Selon les experts, une forte participation des électeurs pourrait se traduire par un raz-de-marée démocrate. Donald Trump a jugé que "c'était un entretien extraordinaire".

Mais là n'est pas le seul motif d'inquiétude pour le camp républicain.

Les premières tendances montrent en effet une nette hausse de la participation des démocrates par rapport à 2012, même si le parti républicain, qui s'appuie sur des légions d'électeurs retraités conditionnés à voter ainsi de façon anticipée, reste en tête.

Enfin, les démocrates se disent portés par une vague de nouveaux inscrits sur les listes électorales.

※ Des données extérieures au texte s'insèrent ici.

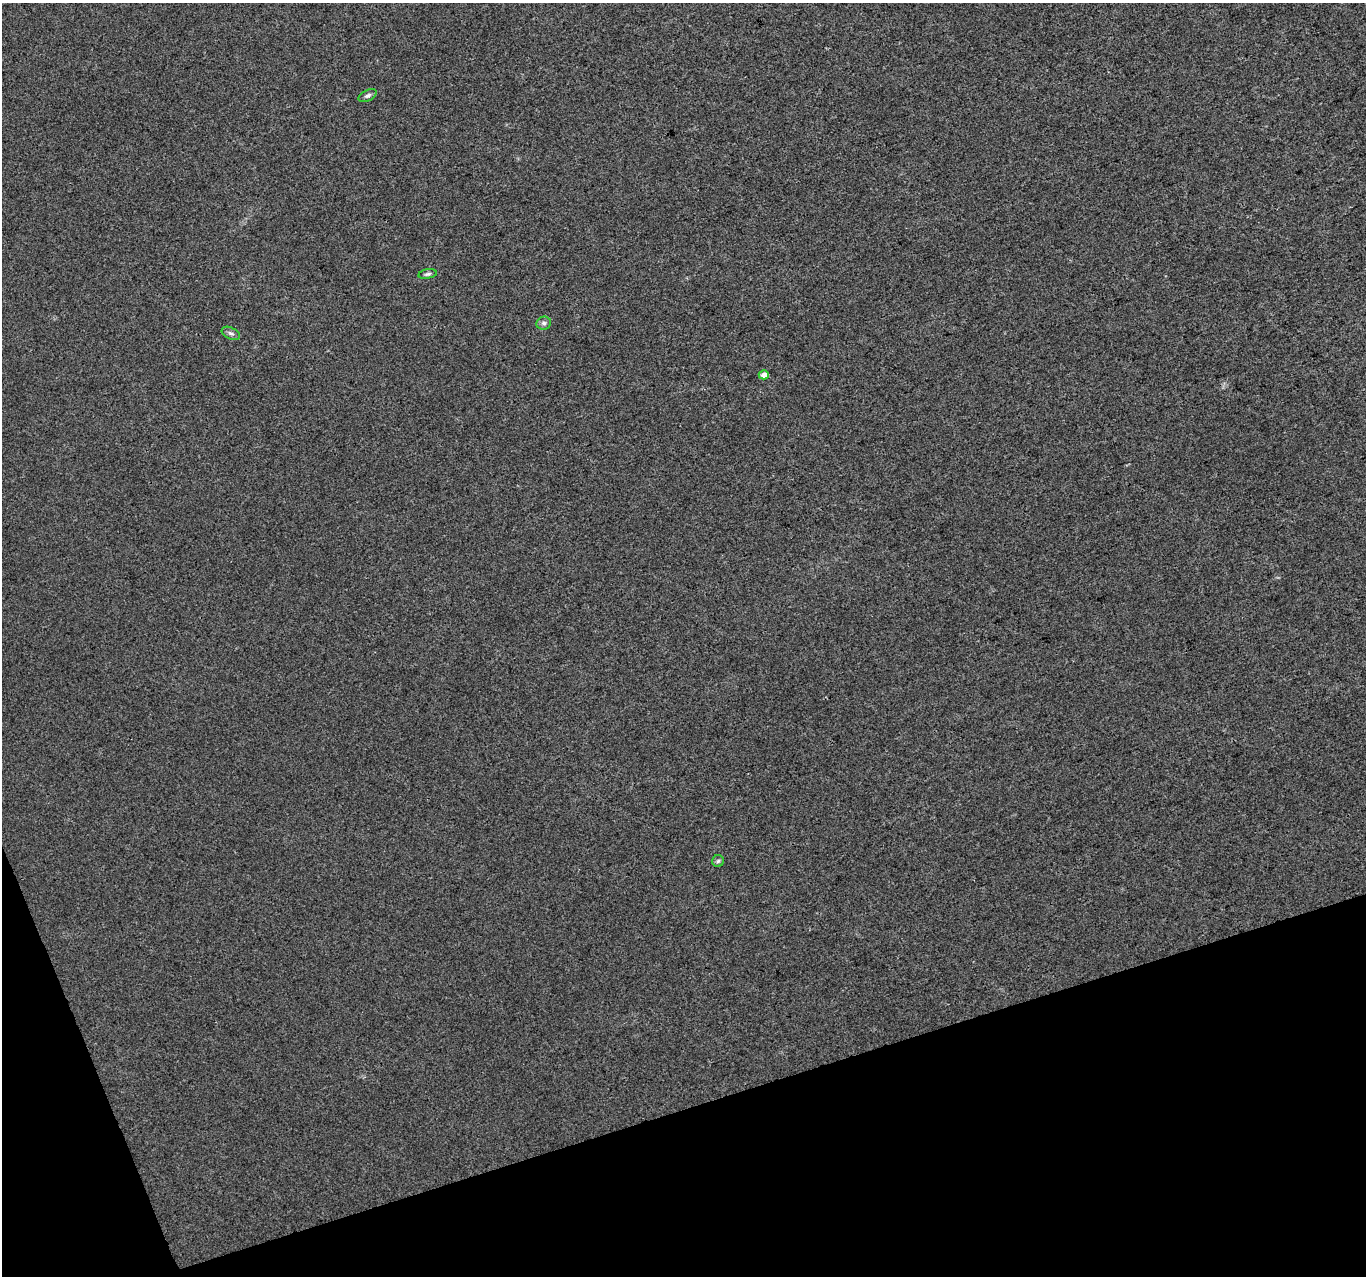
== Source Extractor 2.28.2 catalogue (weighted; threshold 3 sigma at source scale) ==
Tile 14 of 4 x 4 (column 2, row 4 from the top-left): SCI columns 1367-2730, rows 126-1399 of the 5457 x 5290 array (HDU 1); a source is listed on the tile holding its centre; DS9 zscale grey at full resolution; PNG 1368 x 1278 px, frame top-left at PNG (2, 3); each listed source drawn as its Kron ellipse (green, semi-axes under 4 px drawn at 4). Shown black and unused: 16% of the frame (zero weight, under 3 of 4 exposures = <1% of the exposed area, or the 3 px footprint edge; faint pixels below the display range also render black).
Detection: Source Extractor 2.28.2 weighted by HDU 2 'WHT'; one run over the whole footprint, this tile lists its part. Background 0.00548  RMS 0.0035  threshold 0.0156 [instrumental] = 3 sigma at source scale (4.5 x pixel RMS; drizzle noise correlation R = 1.50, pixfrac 1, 0.0396/0.0396 arcsec/px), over >= 5 px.
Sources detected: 6; all 6 listed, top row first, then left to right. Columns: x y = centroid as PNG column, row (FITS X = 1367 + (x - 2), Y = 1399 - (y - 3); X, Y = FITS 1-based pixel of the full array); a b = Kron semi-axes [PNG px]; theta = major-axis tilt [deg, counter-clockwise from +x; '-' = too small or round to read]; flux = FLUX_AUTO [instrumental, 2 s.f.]
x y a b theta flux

Tous ces signes défavorables sont balayés d'un revers de manche par Donald Trump, qui les met sur le compte d'une collusion présumée entre les instituts de sondages, les médias et le camp de son adversaire. "A l'ONU, le président d'un pays m'a demandé lequel des deux candidats (Clinton et Trump) je préférais: j'ai répondu, est-ce que je préfère le mal au pire ou le pire au ma l?", a déclaré Hassan Rohani lors d'un discours à Arak, dans le centre de l'Iran. Sans la Floride, il semble impossible à M. Trump d'atteindre ces 270 grands électeurs. Toutes les informations reproduites dans cette rubrique (dépêches, photos, logos) sont protégées par des droits de propriété intellectuelle détenus par l'AFP.